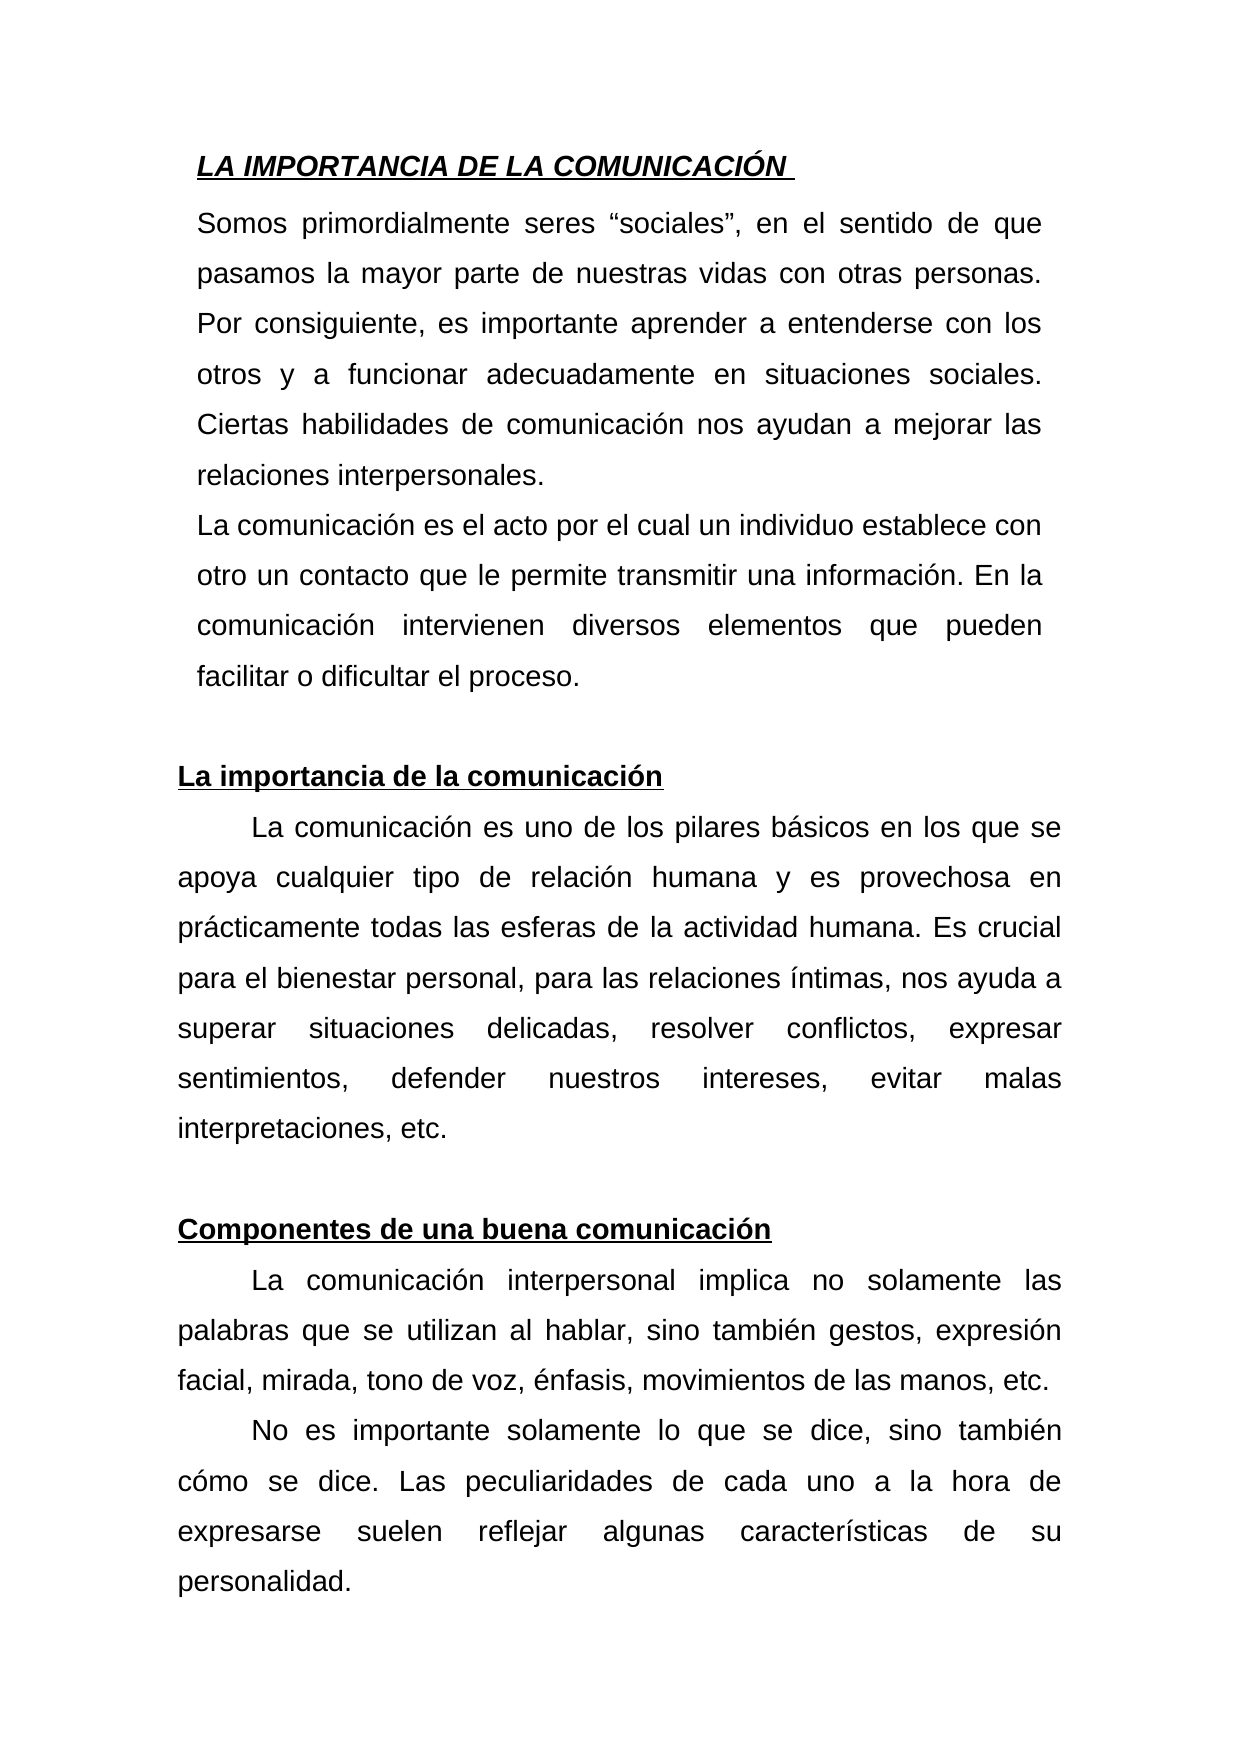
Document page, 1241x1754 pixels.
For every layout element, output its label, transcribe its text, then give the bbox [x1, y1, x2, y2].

text No es importante solamente lo que se dice, sino también cómo se dice. Las peculiaridades de cada uno a la hora de expresarse suelen reflejar algunas características de su personalidad. [177, 1413, 1063, 1598]
text LA IMPORTANCIA DE LA COMUNICACIÓN [197, 148, 1043, 183]
text La importancia de la comunicación [177, 759, 1063, 793]
text La comunicación interpersonal implica no solamente las palabras que se utilizan al hablar, sino también gestos, expresión facial, mirada, tono de voz, énfasis, movimientos de las manos, etc. [177, 1262, 1063, 1397]
text Componentes de una buena comunicación [177, 1162, 1063, 1246]
text La comunicación es el acto por el cual un individuo establece con otro un contacto que le permite transmitir una información. En la comunicación intervienen diversos elementos que pueden facilitar o dificultar el proceso. [197, 508, 1043, 692]
text Somos primordialmente seres “sociales”, en el sentido de que pasamos la mayor parte de nuestras vidas con otras personas. Por consiguiente, es importante aprender a entenderse con los otros y a funcionar adecuadamente en situaciones sociales. Ciertas habilidades de comunicación nos ayudan a mejorar las relaciones interpersonales. [197, 206, 1043, 491]
text La comunicación es uno de los pilares básicos en los que se apoya cualquier tipo de relación humana y es provechosa en prácticamente todas las esferas de la actividad humana. Es crucial para el bienestar personal, para las relaciones íntimas, nos ayuda a superar situaciones delicadas, resolver conflictos, expresar sentimientos, defender nuestros intereses, evitar malas interpretaciones, etc. [177, 810, 1063, 1145]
====
Exercise aim
Tally the lines in the data that contain the string "también". Report only the total.

Problem solution
2